Czy chodziło o oglądalność, która wcale nie była taka duża? To możliwe. 7. sezon "Raya Donovana" średnio miał 932 tys. widzów na odcinek, czyli o 3% mniej niż sezon 6. O połowę spadło za to demo, które wynosiło teraz 0,13.
Ray Donovan — o czym byłby 8. sezon serialu?
Hollander miał już zaplanowany 8. sezon, który według niego miał być finałowy. Mieliśmy w nim zobaczyć jeszcze więcej retrospekcji z rodziną Raya w roli głównej. Historia byłaby prowadzona jednocześnie na dwóch płaszczyznach czasowych — teraz i w przeszłości.
— Tak naprawdę były dwie historie do opowiedzenia: co tak naprawdę wydarzyło się wtedy i jak to wpłynie na to, co dzieje się teraz? Następnym krokiem było sprawdzenie, co się stało z Rayem i Mickeyem w latach 90. To pokazałoby stworzenie Raya Donovana jako postaci i fixera — wyjaśnia showrunner.
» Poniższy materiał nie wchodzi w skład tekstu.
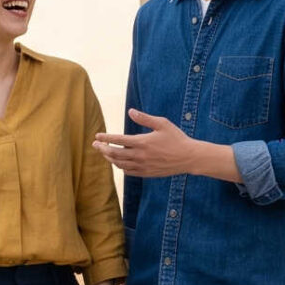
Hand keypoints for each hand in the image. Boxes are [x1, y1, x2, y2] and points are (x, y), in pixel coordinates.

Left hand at [92, 109, 220, 178]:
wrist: (189, 158)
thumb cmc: (177, 138)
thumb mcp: (162, 124)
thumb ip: (144, 118)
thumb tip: (130, 111)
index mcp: (142, 142)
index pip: (118, 140)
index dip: (105, 138)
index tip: (97, 136)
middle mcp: (140, 156)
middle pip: (114, 154)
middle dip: (103, 149)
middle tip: (95, 144)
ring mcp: (143, 166)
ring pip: (120, 164)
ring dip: (110, 158)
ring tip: (105, 152)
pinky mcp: (147, 173)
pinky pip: (129, 172)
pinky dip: (120, 167)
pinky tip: (119, 162)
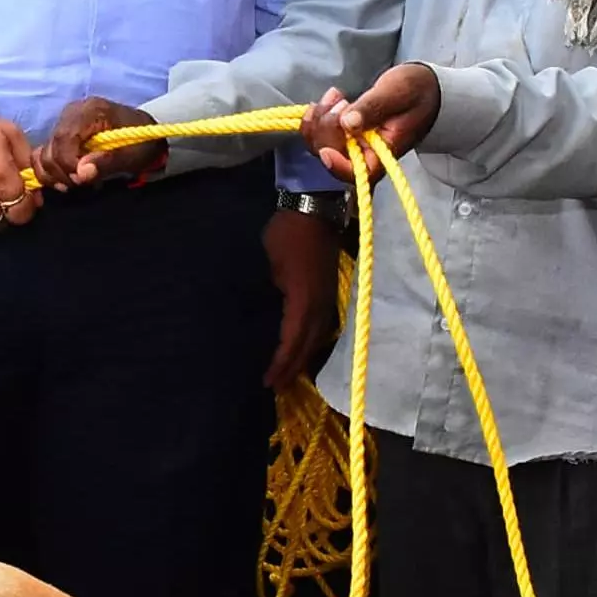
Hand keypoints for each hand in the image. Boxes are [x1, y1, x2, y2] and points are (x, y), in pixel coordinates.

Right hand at [38, 97, 162, 190]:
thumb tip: (81, 173)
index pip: (64, 139)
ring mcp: (65, 122)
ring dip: (56, 174)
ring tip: (78, 182)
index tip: (83, 179)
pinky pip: (45, 154)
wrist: (146, 135)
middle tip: (84, 183)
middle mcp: (73, 112)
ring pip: (44, 153)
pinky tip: (67, 179)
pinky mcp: (61, 134)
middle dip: (63, 172)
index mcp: (91, 112)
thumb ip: (106, 162)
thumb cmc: (141, 143)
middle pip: (51, 147)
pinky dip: (51, 170)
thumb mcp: (131, 155)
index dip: (68, 164)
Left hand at [261, 208, 346, 391]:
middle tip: (278, 387)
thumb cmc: (287, 233)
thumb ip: (271, 292)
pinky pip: (322, 325)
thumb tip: (269, 312)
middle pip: (308, 345)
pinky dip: (311, 341)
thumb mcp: (271, 264)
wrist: (316, 208)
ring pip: (318, 337)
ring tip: (290, 374)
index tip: (267, 381)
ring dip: (304, 357)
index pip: (292, 341)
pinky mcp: (329, 291)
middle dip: (293, 368)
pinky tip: (304, 347)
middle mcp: (320, 305)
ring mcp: (328, 298)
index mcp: (304, 301)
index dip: (281, 364)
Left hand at [304, 64, 441, 183]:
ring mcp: (354, 144)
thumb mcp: (397, 92)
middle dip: (325, 129)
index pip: (359, 173)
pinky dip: (317, 118)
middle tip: (339, 99)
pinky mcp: (346, 134)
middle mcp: (367, 154)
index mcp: (385, 153)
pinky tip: (327, 100)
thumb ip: (374, 107)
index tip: (326, 150)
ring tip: (335, 96)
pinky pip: (321, 134)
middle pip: (332, 156)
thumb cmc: (417, 90)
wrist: (425, 88)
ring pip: (321, 144)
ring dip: (318, 120)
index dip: (338, 166)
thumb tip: (348, 123)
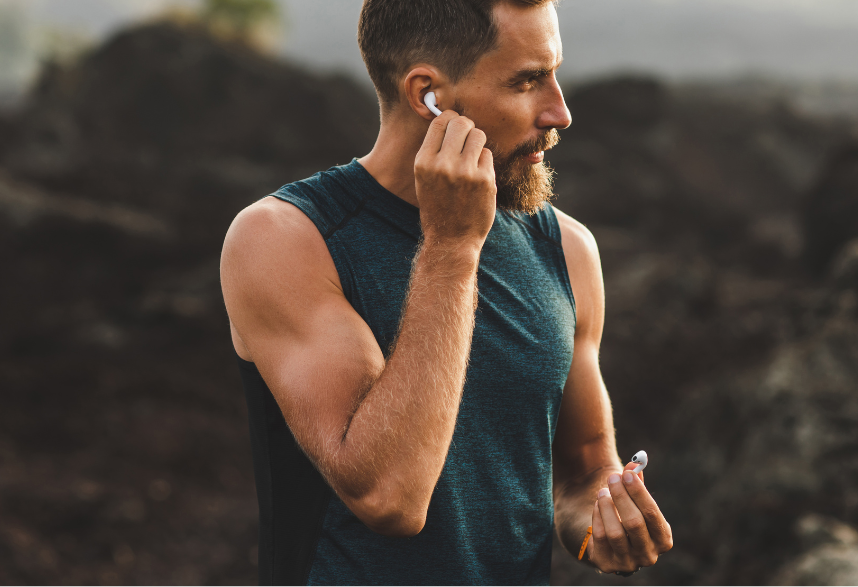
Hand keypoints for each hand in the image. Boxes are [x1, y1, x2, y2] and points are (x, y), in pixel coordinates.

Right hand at [414, 110, 495, 246]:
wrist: (451, 240)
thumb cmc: (438, 206)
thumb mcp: (424, 178)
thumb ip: (434, 151)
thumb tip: (450, 119)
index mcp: (423, 162)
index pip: (440, 121)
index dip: (450, 119)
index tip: (453, 125)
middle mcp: (443, 164)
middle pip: (461, 122)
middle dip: (466, 127)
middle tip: (466, 139)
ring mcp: (466, 172)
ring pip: (478, 135)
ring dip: (477, 143)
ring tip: (471, 159)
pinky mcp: (485, 180)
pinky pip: (487, 155)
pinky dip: (484, 162)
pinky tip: (477, 177)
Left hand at [587, 462, 672, 573]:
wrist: (611, 540)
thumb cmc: (629, 514)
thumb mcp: (635, 500)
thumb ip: (636, 482)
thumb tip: (634, 464)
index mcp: (663, 539)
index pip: (652, 514)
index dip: (639, 492)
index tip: (627, 474)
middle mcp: (649, 555)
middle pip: (634, 523)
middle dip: (622, 496)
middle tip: (612, 477)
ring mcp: (628, 563)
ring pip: (615, 532)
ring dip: (607, 506)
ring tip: (602, 491)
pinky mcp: (607, 564)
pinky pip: (600, 537)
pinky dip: (598, 517)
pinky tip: (598, 505)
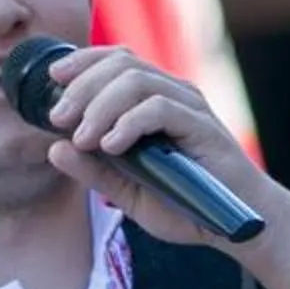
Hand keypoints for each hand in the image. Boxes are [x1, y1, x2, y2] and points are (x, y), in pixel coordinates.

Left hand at [37, 46, 273, 250]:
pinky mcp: (203, 127)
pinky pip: (160, 108)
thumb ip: (94, 171)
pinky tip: (112, 145)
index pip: (116, 60)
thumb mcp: (129, 192)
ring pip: (137, 81)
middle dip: (82, 86)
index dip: (82, 62)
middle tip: (58, 117)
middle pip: (121, 63)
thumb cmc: (188, 206)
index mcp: (155, 100)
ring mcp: (190, 108)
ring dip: (100, 105)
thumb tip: (53, 149)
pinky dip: (129, 122)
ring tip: (84, 137)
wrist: (238, 228)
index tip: (51, 80)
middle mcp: (174, 94)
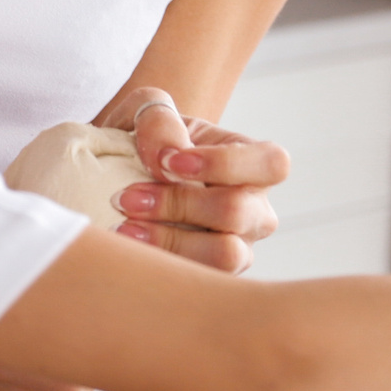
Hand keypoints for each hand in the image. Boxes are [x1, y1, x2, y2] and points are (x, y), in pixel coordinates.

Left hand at [99, 86, 290, 272]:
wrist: (118, 175)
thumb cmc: (145, 140)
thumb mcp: (145, 112)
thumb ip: (157, 116)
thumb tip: (168, 152)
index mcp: (252, 162)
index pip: (271, 163)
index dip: (225, 163)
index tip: (168, 161)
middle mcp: (255, 208)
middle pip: (238, 212)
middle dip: (178, 203)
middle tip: (127, 197)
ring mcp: (239, 247)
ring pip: (225, 255)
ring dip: (170, 240)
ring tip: (125, 226)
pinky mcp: (211, 275)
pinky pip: (198, 278)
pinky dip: (159, 261)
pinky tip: (126, 244)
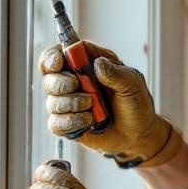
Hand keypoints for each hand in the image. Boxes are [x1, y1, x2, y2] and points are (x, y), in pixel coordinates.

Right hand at [39, 41, 182, 167]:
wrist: (138, 134)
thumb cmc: (135, 104)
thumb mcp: (132, 83)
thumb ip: (116, 73)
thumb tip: (98, 64)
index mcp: (86, 64)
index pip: (56, 54)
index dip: (52, 57)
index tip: (59, 63)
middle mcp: (72, 82)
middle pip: (49, 77)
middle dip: (61, 83)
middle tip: (81, 88)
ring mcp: (68, 104)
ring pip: (52, 102)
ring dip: (72, 105)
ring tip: (93, 108)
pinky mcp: (67, 124)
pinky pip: (55, 124)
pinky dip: (71, 122)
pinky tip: (88, 122)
Jak mówi, gdyby serial został zakończony po 6. sezonie, nie przeszkadzałoby mu to, bo wtedy zamknięto większość wątków, a scenarzyści czuli się dosyć wypaleni. Teraz sytuacja jest inna i "Ray Donovan" aż się prosi o odpowiednie zamknięcie.
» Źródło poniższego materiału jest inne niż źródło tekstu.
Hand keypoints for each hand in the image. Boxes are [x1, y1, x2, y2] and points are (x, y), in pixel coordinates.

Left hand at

A szanse na to, że przejmie go inna stacja, są niewielkie, przede wszystkim ze względu na wysokie koszty produkcji. Hollander zauważa jednak, że w tym momencie przejęcie i dokończenie serialu teoretycznie jest łatwiejsze, bo jeszcze nie rozebrano planu, a aktorów wciąż obowiązują kontrakty. Im więcej czasu upłynie od finału, tym trudniej będzie do świata "Raya Donovana" powrócić.